Second, the silverware and napkins at The Café are held together
by hair scrunchies, which the young ladies inevitably inquire about — only
to be told that they’re complimentary. But they must pay to take
home the Treat Seat, the foot-tall highchair in which their dolls sit
during the meal.
We believe there is a universal human desire for people to collect
memorabilia from experiences they want to remember. The key is to mix
artifacts into the experience — items customers actually use
during the
experience — to which people can
affix personal memories.
You can gauge how compelling your experiences are by how much demand
you have for memorabilia. Nearly all corporate events fail in this
arena. Trinkets and “promotional” materials serve as cheap
tchotchkes, unattached to any specific memories formed during the experience.
Others, like eBay Live!, featured in “Using Events to Build Customer
Community” on p. 36, have made memorabilia an integral part of
the event, with items such as collector pins and trading cards. One
attendee even sold an eBay Live! napkin on eBay after the event.
4. USE PAYING LABOR
Build-A-Bear Workshop was founded in 1997 by Maxine Clark. Inspired
by a local factory tour offered to grade schools and scout troops,
Clark noticed a special twinkle in the children’s eyes and decided
that personally produced bears had potential as a distinct economic
offering.
Today, there are more than 170 Build-A-Bear Workshops worldwide. Each
site is really a retail factory, not a retail store, where customers
pay to make their own stuffed animals. There are eight stations in
the manufacturing process: Choose Me, Hear Me, Stuff Me, Stitch Me,
Fluff Me, Dress Me, Name Me, and Take Me Home.
Customers perform all the manufacturing tasks, except at the Stitch
Me station, where company Master Bear Builders assist. (These Builders
also supervise the Stuff Me station to ensure materials are not wasted
by overstuffing.) The venue essentially employs paying labor — people
who actually pay to work in the retail factory to
create their own bears. Business
is so brisk that most locations take reservations for “shopping.”
We’ve seen customers put to work in other enterprises as well.
Shrimp-boat operators in the southern United States are now charging
people to work a morning of hard labor “shrimp boating.” At
the end of the excursion, each customer gets a T-shirt and a photo — and
the shrimp-boat operator takes the shrimp to market.

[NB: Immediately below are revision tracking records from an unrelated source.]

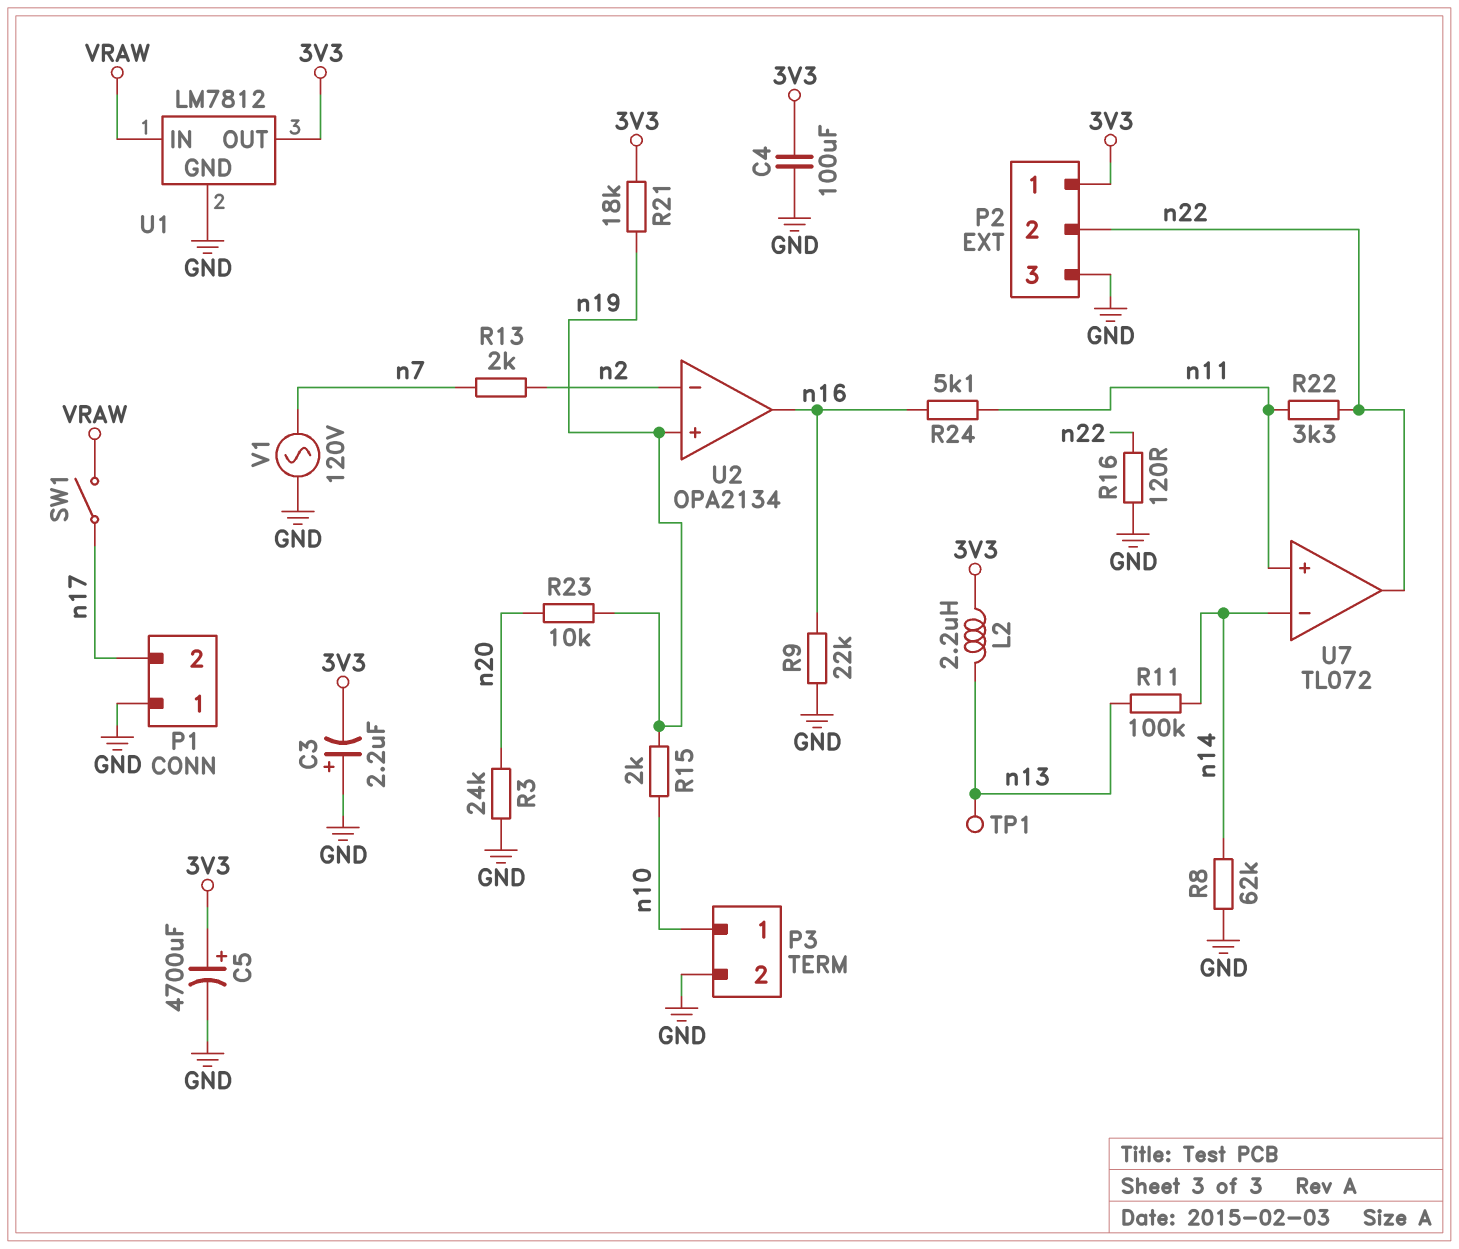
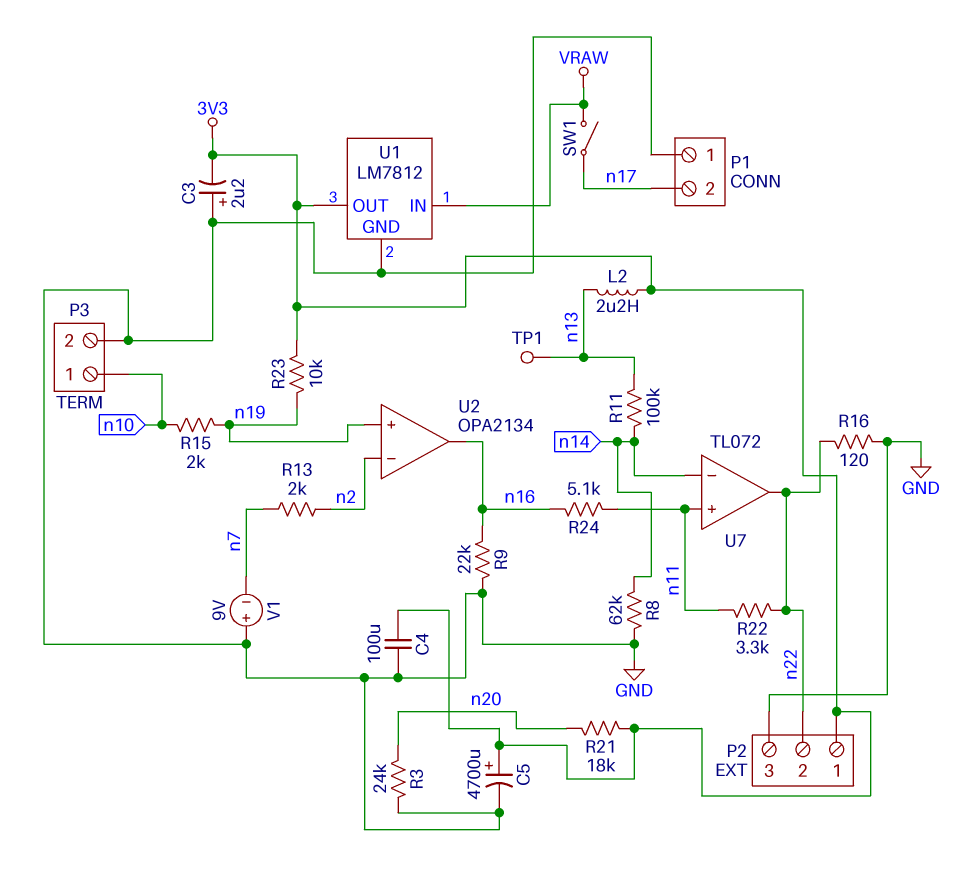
R21: 18k (3V3, n19) -> 18k (3V3, n20)
R23: 10k (n19, n20) -> 10k (3V3, n19)
V1: AC 120V (GND, n7) -> 9V (plus GND, minus n7)

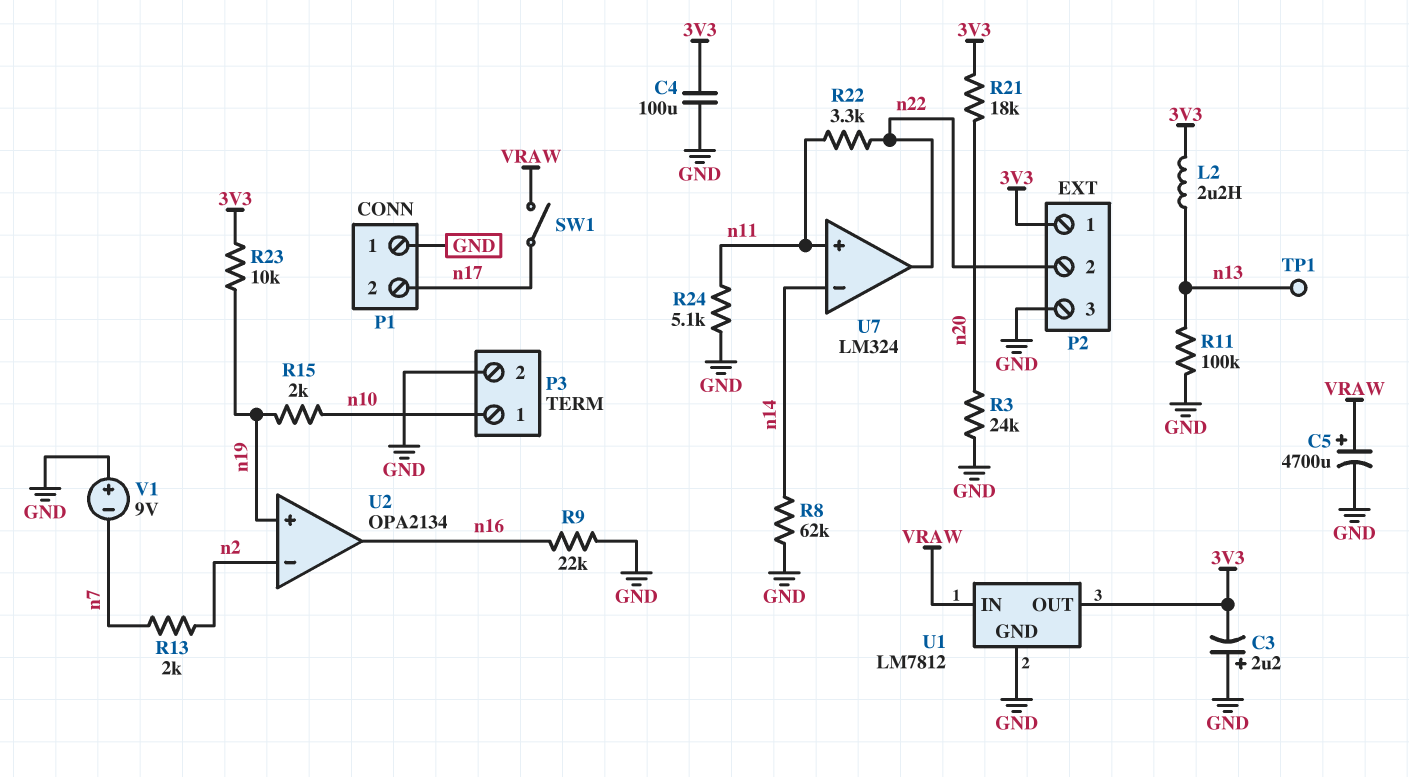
C5: 4700uF (plus 3V3, minus GND) -> 4700uF (plus VRAW, minus GND)
R11: 100k (n13, n14) -> 100k (GND, n13)
R16: 120 (GND, n22) -> none
R24: 5.1k (n11, n16) -> 5.1k (GND, n11)
U7: TL072 -> LM324

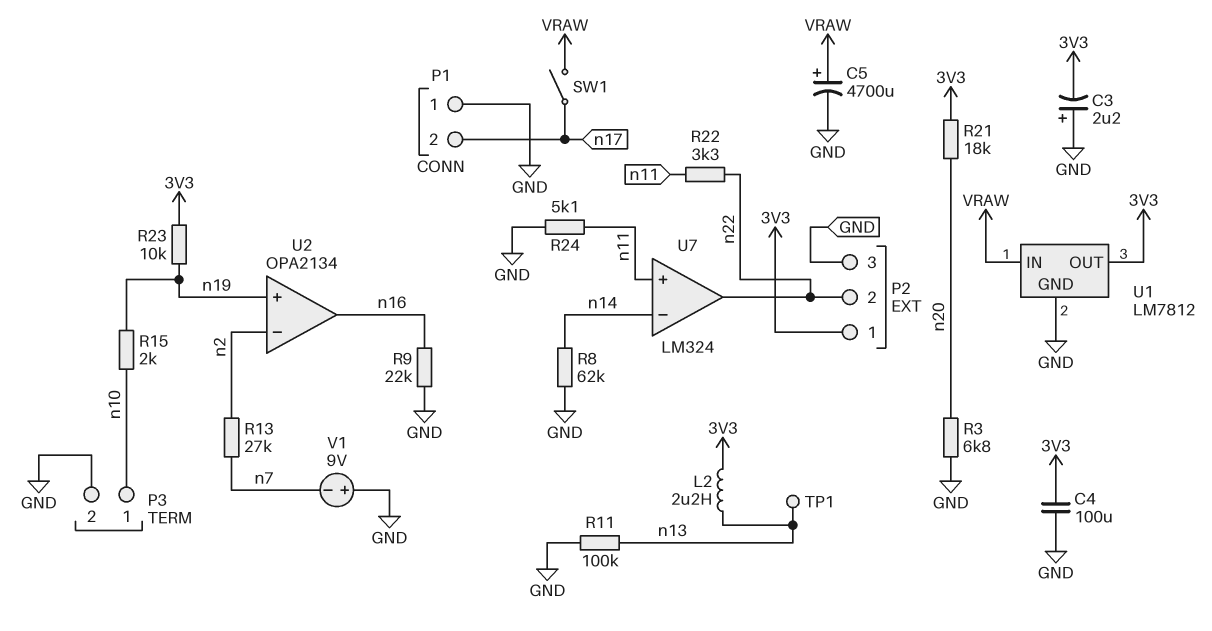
R3: 24k (GND, n20) -> 6.8k (GND, n20)
R13: 2k (n2, n7) -> 27k (n2, n7)

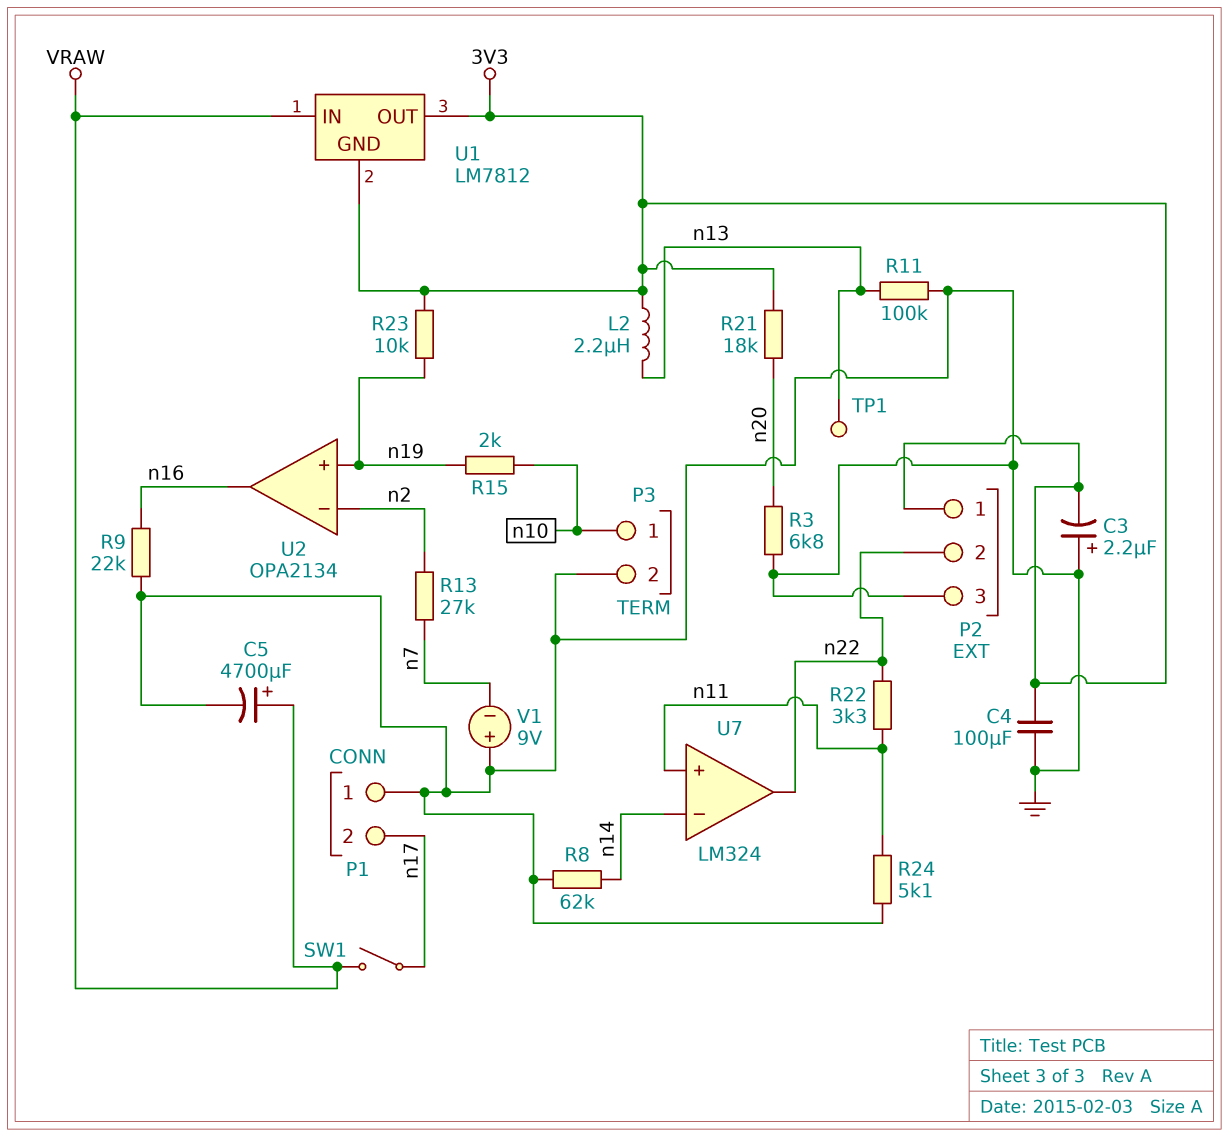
U1 pin GND: GND -> 3V3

Research scientists routinely employ people who pay to work archaeological
digs, and tall ships charge would-be sailors who pay to help bring
ships to port. We could go on and on.
We are so divorced today from the Agrarian and Industrial Economies
(and to a certain degree, even the Service Economy) that people will
actually pay to perform tasks that would otherwise be done by a paid
worker.
Similarly, in a B2B context, certain activities are so foreign, yet
so intriguing to customers, that they might pay to perform the task
you would otherwise assign to staff or suppliers. For example, at your
next customer event, why not put customers to work on product development — designing
features to make your product better fit their needs.
Most companies view corporate events as a way to make marketing more
experiential. That’s all well and good, but we’re talking
about a fundamentally new way to attract and retain customers by offering
new experiences.
It’s not about experience marketing. It’s about marketing
experiences.
As Peter Drucker stated in his book “The Practice of Management,”
“The aim of marketing is to make
selling superfluous.” To that we add: The aim of an experience
is to make marketing superfluous.
The experience is the marketing. The best way to market any offering
is with an experience so engaging that potential customers can’t
help but pay attention — and pay up.